Ancora, sotto la voce benchmarking internazionale, lo sforzo di individuazione di “best practices” da sottoporre agli Atenei e alle imprese ci sembra, nella migliore delle ipotesi, il frutto della scarsa conoscenza delle problematiche connesse alla gestione e alla valutazione di strutture così profondamente diverse tra loro quali sono l’università e l’impresa. Quasi come se si ricercassero per le università italiane facili e illusori modelli di gestione manageriale e aziendalista senza alcun fondamento scientifico o concretezza operativa.

Certamente più grave è il ruolo assegnato a Confindustria in materia di “monitoraggio della riforma”: ossia la governance universitaria – relativamente al grado di applicazione della legge 240/2010 - e il reclutamento. Quale contributo possano dare Confindustria o le imprese italiane al monitoraggio dei problemi complessi, e delle soluzioni che gli atenei dovranno individuare, relativi all’applicazione di una legge ingiusta e confusionaria come la 240 del 2010 ci è ignoto. Allo stesso modo, sul punto del reclutamento universitario, troviamo incomprensibili le ragioni per le quali Confindustria possa e debba entrare nel merito della “definizione di criteri per la valutazione della qualità di docenti e ricercatori da proporre all’Anvur” o della “definizione di modelli di accreditamento dei corsi universitari in linea con gli standard europei”. In nessun paese del mondo l’impresa individua i criteri di valutazione della qualità dei docenti e dei ricercatori, semmai sono docenti e ricercatori a individuare gli elementi sulla base dei quali valutare l’operato e la capacità operativa e innovativa delle aziende.
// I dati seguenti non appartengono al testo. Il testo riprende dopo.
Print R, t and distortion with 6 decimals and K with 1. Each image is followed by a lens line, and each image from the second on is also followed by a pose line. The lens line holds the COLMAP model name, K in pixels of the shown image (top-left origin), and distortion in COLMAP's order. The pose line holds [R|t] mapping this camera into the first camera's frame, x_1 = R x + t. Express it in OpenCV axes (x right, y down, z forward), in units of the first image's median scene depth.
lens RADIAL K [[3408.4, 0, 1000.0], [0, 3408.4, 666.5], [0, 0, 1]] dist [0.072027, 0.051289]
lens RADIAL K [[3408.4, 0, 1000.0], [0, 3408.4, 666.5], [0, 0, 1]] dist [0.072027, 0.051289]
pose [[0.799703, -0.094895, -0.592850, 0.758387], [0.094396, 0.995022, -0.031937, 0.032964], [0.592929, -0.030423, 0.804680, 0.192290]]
Delle due l’una, o l’accordo è il frutto di una politica spettacolistica finalizzata a rassicurare parti politiche e assetti di potere sulla “buona volontà” dei rettori italiani e delle imprese, oppure esso rappresenta un gravissimo attacco all’autonomia dell’università italiana e alla libertà di ricerca e di didattica nonché alla pluralità e alla multidisciplinarietà del sapere, della ricerca, della formazione.

Peraltro, in un contesto di sottofinanziamento cronico come quello attuale, di blocco del turnover, di mortificazione sistematica del personale universitario e degli studenti anche i meno opinabili tra i punti elencati diventano chimere. Se Confindustria vuole contribuire alla tenuta e allo sviluppo del sistema universitario italiano cominci ad accettare che senza diritto allo studio, senza biblioteche, senza infrastrutture, senza ricerca di base  non potrà mai esserci innovazione. L’eccellenza non nasce nel deserto.

Gli associati a Confindustria accettino una sana competizione per ottenere risorse pubbliche finalizzare all’innovazione di prodotto e smettano di chiedere sgravi fiscali generalizzati che già hanno fallito più e più volte. Accettino valutazioni vere dei progetti meritevoli di sostegno da parte dello stato alla luce di una politica industriale finalizzata a cambiare il volto del sistema produttivo italiano per orientarlo verso prodotti high tech. Decidano di rischiare investendo in ricerca e innovazione. Si rendano disponibili a contrattare l’innovazione organizzativa e a valorizzare le professionalità con salari adeguati come avviene in alcuni casi, troppo pochi per fare sistema.

 Se la Crui vuole veramente dare un contributo allo sviluppo del sistema universitario italiano ponga con forza alle istituzioni politiche del paese la necessità di un vero e ordinato finanziamento del sistema universitario, piuttosto che accogliere con sussiego le promesse di riduzione dei tagli fatte fino ad oggi da un governo di cui siamo, per fortuna, a vedere la fine.